The next morning, September 12, I was back on the empty commuter train, dressed in jeans and work boots and ready to do whatever they would let me. I reported to Chelsea Piers, please let me help, I said. My friends are in there. My coworkers.
Are you an ironworker? They asked? Do you have any experience in search and rescue? No. OK, then you can sort socks. So I began by sorting socks that thousands of other New Yorkers brought, for the firemen and the rescue workers. Then I moved on the next day to join the REd Cross, who sent me to work on the Missing Persons Hotline for the City of NY.
I worked in many different volunteer jobs for the next couple of months, nearly every day, serving food to workers, comforting families of the lost, and so forth. Until I could no longer stand the immersion and emotional overload of being down in the grief pits every day. I think I nearly lost my focus on my own life for a while I became so involved in trying to help.

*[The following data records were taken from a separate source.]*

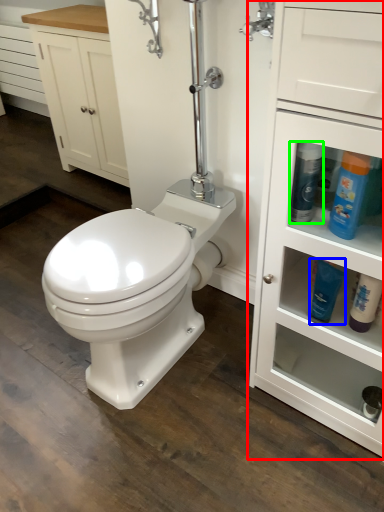
Question: Estimate the real-world distances between objects in this image. Which object is farther from bathroom cabinet (highlighted by a red box), cleaning product (highlighted by a blue box) or cleaning product (highlighted by a green box)?

Choices:
 (A) cleaning product
 (B) cleaning product

Answer: (B)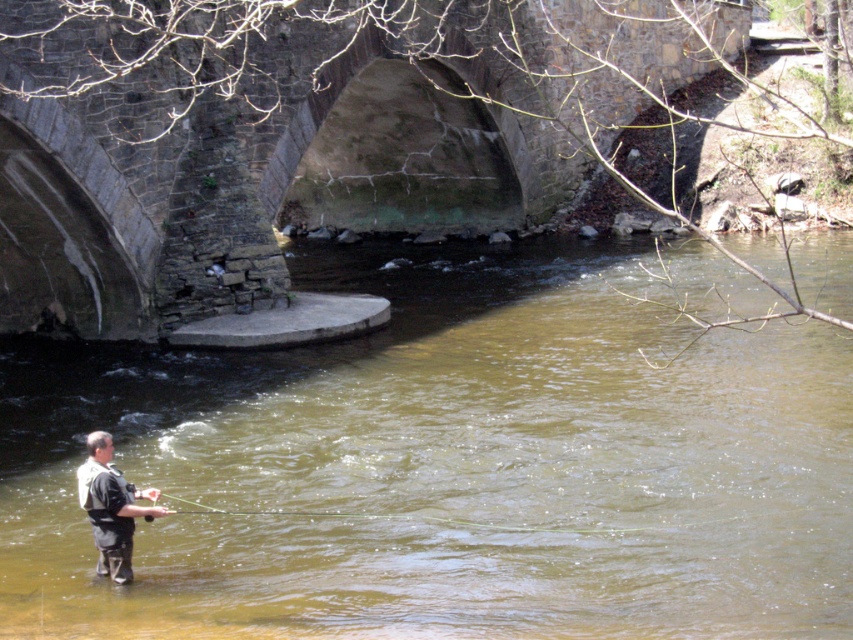
Can you confirm if brown murky water at center is smaller than dark gray fabric waders at lower left?

Actually, brown murky water at center might be larger than dark gray fabric waders at lower left.

Is brown murky water at center to the right of dark gray fabric waders at lower left from the viewer's perspective?

Yes, brown murky water at center is to the right of dark gray fabric waders at lower left.

The width and height of the screenshot is (853, 640). Describe the element at coordinates (448, 465) in the screenshot. I see `brown murky water at center` at that location.

Locate an element on the screen. The image size is (853, 640). brown murky water at center is located at coordinates (448, 465).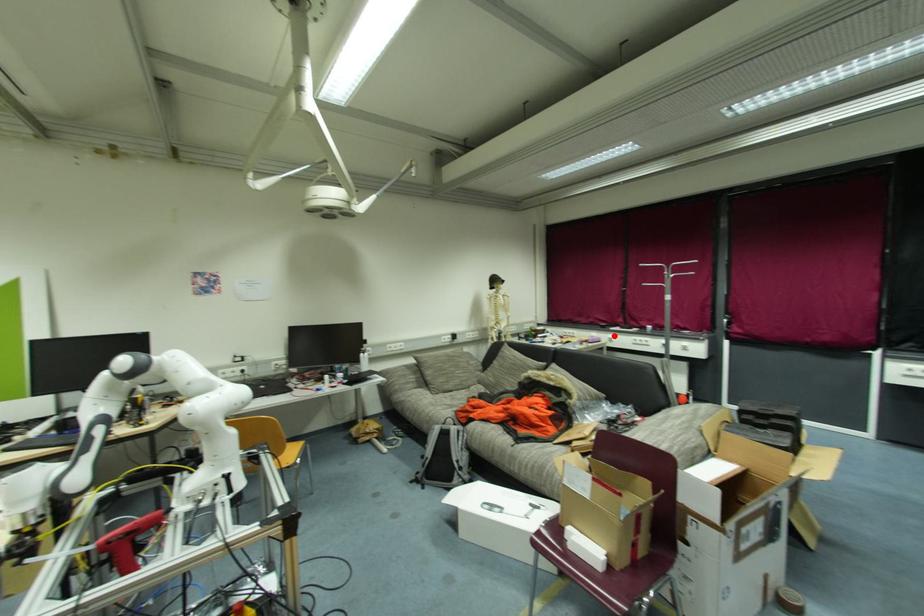
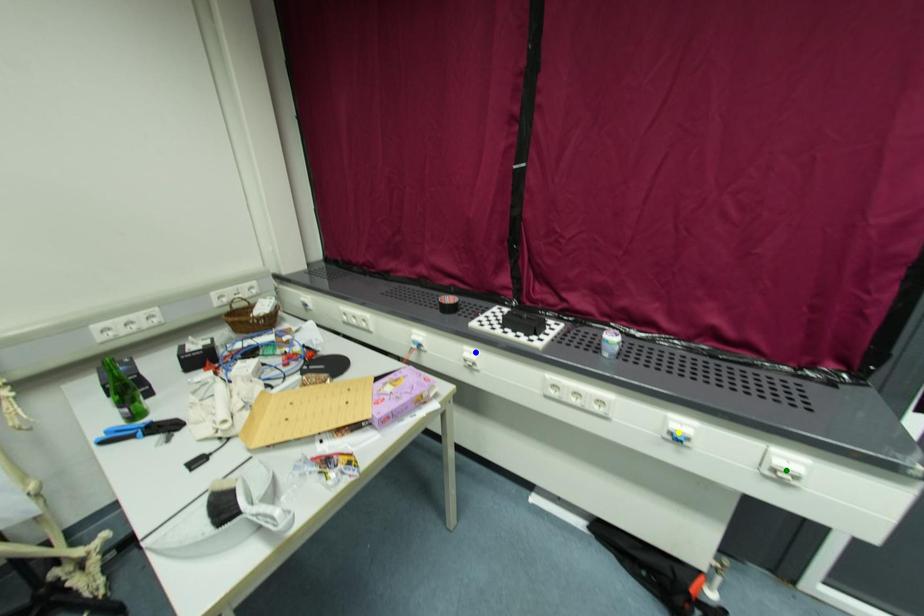
Question: I am providing you with two images of the same scene from different viewpoints. A red point is marked on the first image. You are given multiple points on the second image. Which point in image 2 is actually the same real-world point as the red point in image 1?

Choices:
 (A) blue point
 (B) yellow point
 (C) green point

Answer: (A)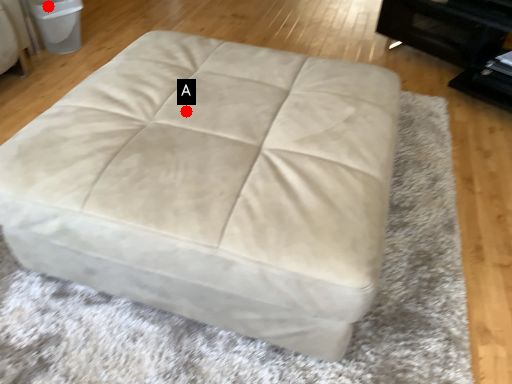
Question: Two points are circled on the image, labeled by A and B beside each circle. Among these points, which one is farthest from the camera?

Choices:
 (A) A is further
 (B) B is further

Answer: (B)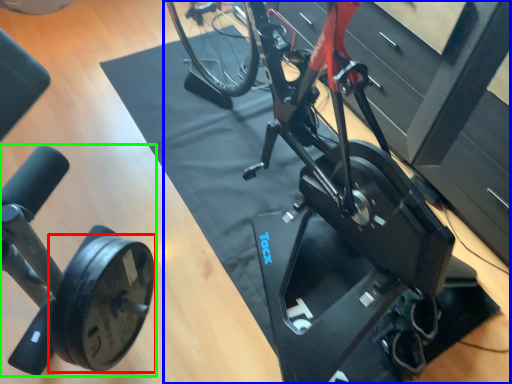
Question: Based on their relative distances, which object is farther from wheel (highlighted by a red box)? Choose from stationary bicycle (highlighted by a blue box) and stationary bicycle (highlighted by a green box).

Choices:
 (A) stationary bicycle
 (B) stationary bicycle

Answer: (A)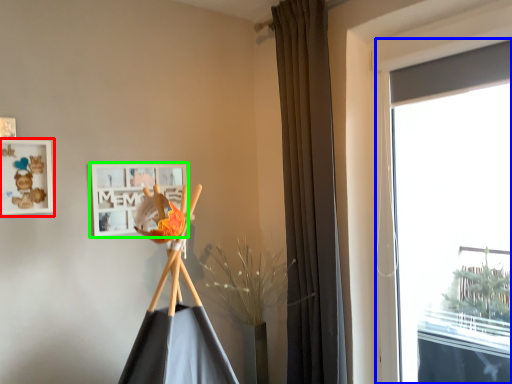
Question: Which is farther away from picture frame (highlighted by a red box)? window (highlighted by a blue box) or picture frame (highlighted by a green box)?

Choices:
 (A) window
 (B) picture frame

Answer: (A)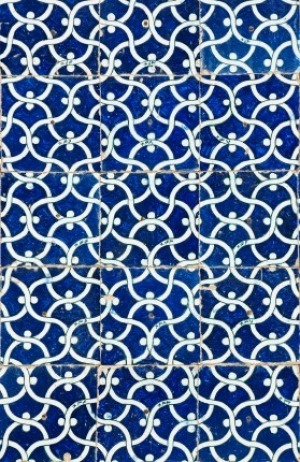
Find the location of `top left tile`. top left tile is located at coordinates (57, 35).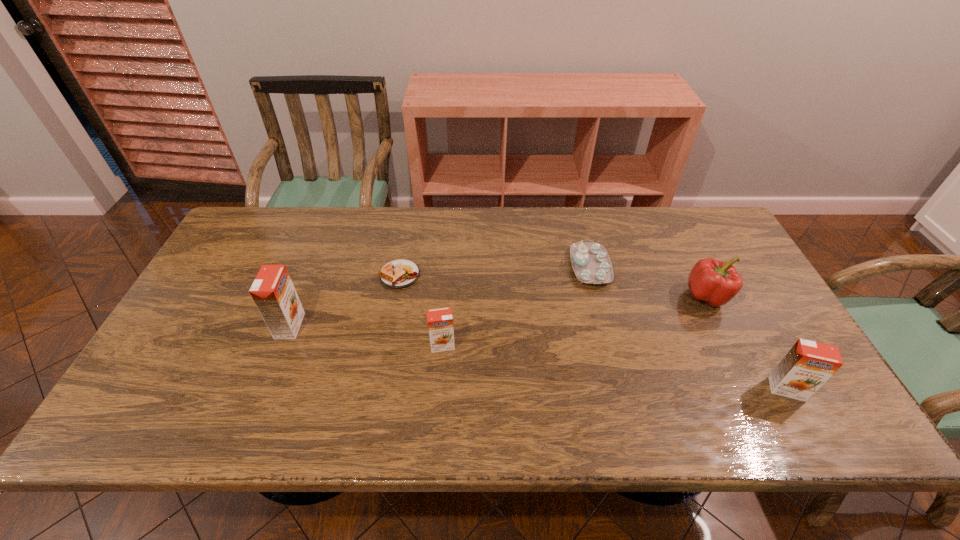
At what (x,y) coordinates should I click in order to perform the action: click on the tallest orange juice. Please return your answer as a coordinate pair (x, y). This screenshot has height=540, width=960. Looking at the image, I should click on (273, 292).

The image size is (960, 540). In order to click on the tallest object in this screenshot , I will do `click(273, 292)`.

Identify the location of the fourth object from right to left. The image size is (960, 540). (440, 321).

Locate an element on the screen. the second orange juice from right to left is located at coordinates (440, 321).

At what (x,y) coordinates should I click in order to perform the action: click on the nearest object. Please return your answer as a coordinate pair (x, y). The image size is (960, 540). Looking at the image, I should click on [807, 366].

You are a GUI agent. You are given a task and a screenshot of the screen. Output one action in this format:
    pyautogui.click(x=<x>, y=<y>)
    Task: Click on the nearest orange juice
    
    Given the screenshot: What is the action you would take?
    pyautogui.click(x=807, y=366)

Locate an element on the screen. The image size is (960, 540). the fourth object from left to right is located at coordinates (591, 263).

The height and width of the screenshot is (540, 960). Find the location of `the fifth tallest object`. the fifth tallest object is located at coordinates [x=591, y=263].

The height and width of the screenshot is (540, 960). Identify the location of bell pepper. (715, 282).

The width and height of the screenshot is (960, 540). What are the coordinates of `the shortest object` in the screenshot? It's located at (401, 273).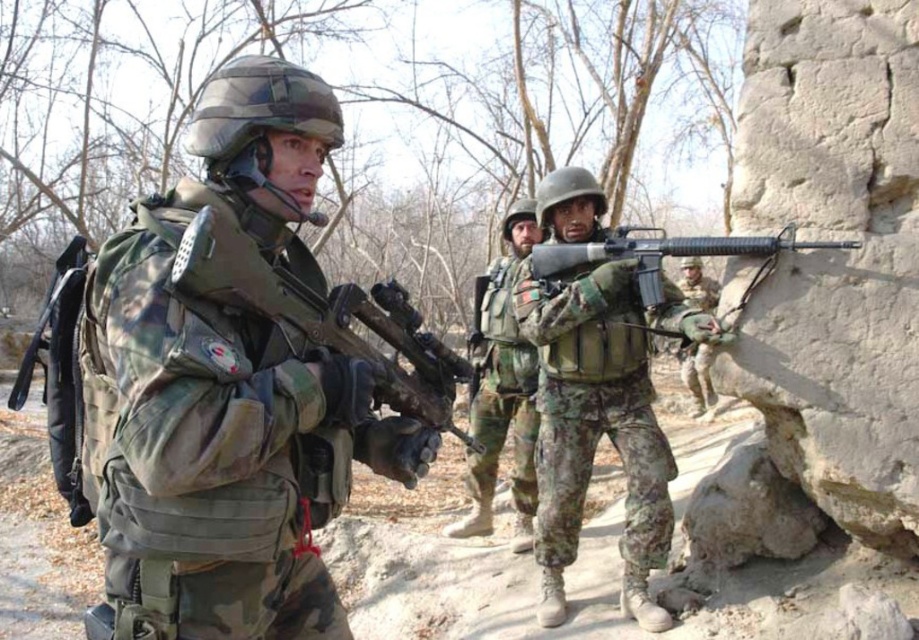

The entire lower half of Manhattan stunk of death. I had never smelled death before--its sweet. Sickenly sweet, I couldn't eat for days. Especially meat, especially anyting red or gooey. I coughed and choked on the air and smoke, I wept and had an emotional breakdown right in the middle of 8th Avenue when I first saw the fabulous Bronze statue for Firefighters. I had a psychic sort of "experience" where I melded with the figure on the truck, I totally LOST IT in the middle of the street. I thought they would take me away, but you know...the soldiers and policemen just stood guard over me and let me freak out. They understood.
It took hundreds of pictures of the memorials erected spontaneously by people on the streets after September 11th. That was a very heartening thing. I made new friends and held hands and wept with total strangers. I got saved on a street corner by a Baptist preacher and confessed my sins and prepared to meet my God, right on the corner of 7th Avenue, right here in Manhattan.
It's all over now, but sometimes in the dark of night I lie in my bed and I think about the way the old WTC Sephora used to look. Its rows and rows of colorful makeup arranged under high-tech lights, and how I still carry makeup in my makeup bag that I bought there.
I don't think my husband understood why I was doing this. We couldn't talk about it, it put a major strain on my marriage but I didn't care anymore. I was there...it was a lot different if you were there, if you stood and watched people die and buildings crumble before your very eyes.
I have put away my WTC badge now, but I still keep my volunteer badges tacked to my bulletin board. My involvement in the WTC recovery is the one thing in my life of which I am most proud.
NMAH Story: Life Changed
After the towers fell, I lost my job and my career. I made my living in Wall Street, and when their economy collapsed, so did mine. Since that time the only work I could find was to go into teaching college part-time, which I am still doing. So my life changed in that way, and instead of being one of the privileged techno-elite, I am now still struggling for survival.
But my life also has changed because I came to understand two things that day: (1) life is very short. Enjoy it. Dance the tango, eat the best chocolate you can afford, drink champagne anytime it's offered; and (2) be kind. You never know what someone else is going through.
But my life also has changed because I came to understand two things that day: (1) life is very short. Enjoy it. Dance the tango, eat the best chocolate you can afford, drink champagne anytime it's offered; and (2) be kind. You never know what someone else is going through.
NMAH Story: Remembered
The people who died, and the people who struggled to save them. The spirit of the whole country and how we rose up against the oppressors. And that freedom is not free.
NMAH Story: Flag
From the day after the attack, people in Manhattan started flying flags. We didn't have enough of them at first, so we drew them and painted them and sketched them in chalk on the sidewalk.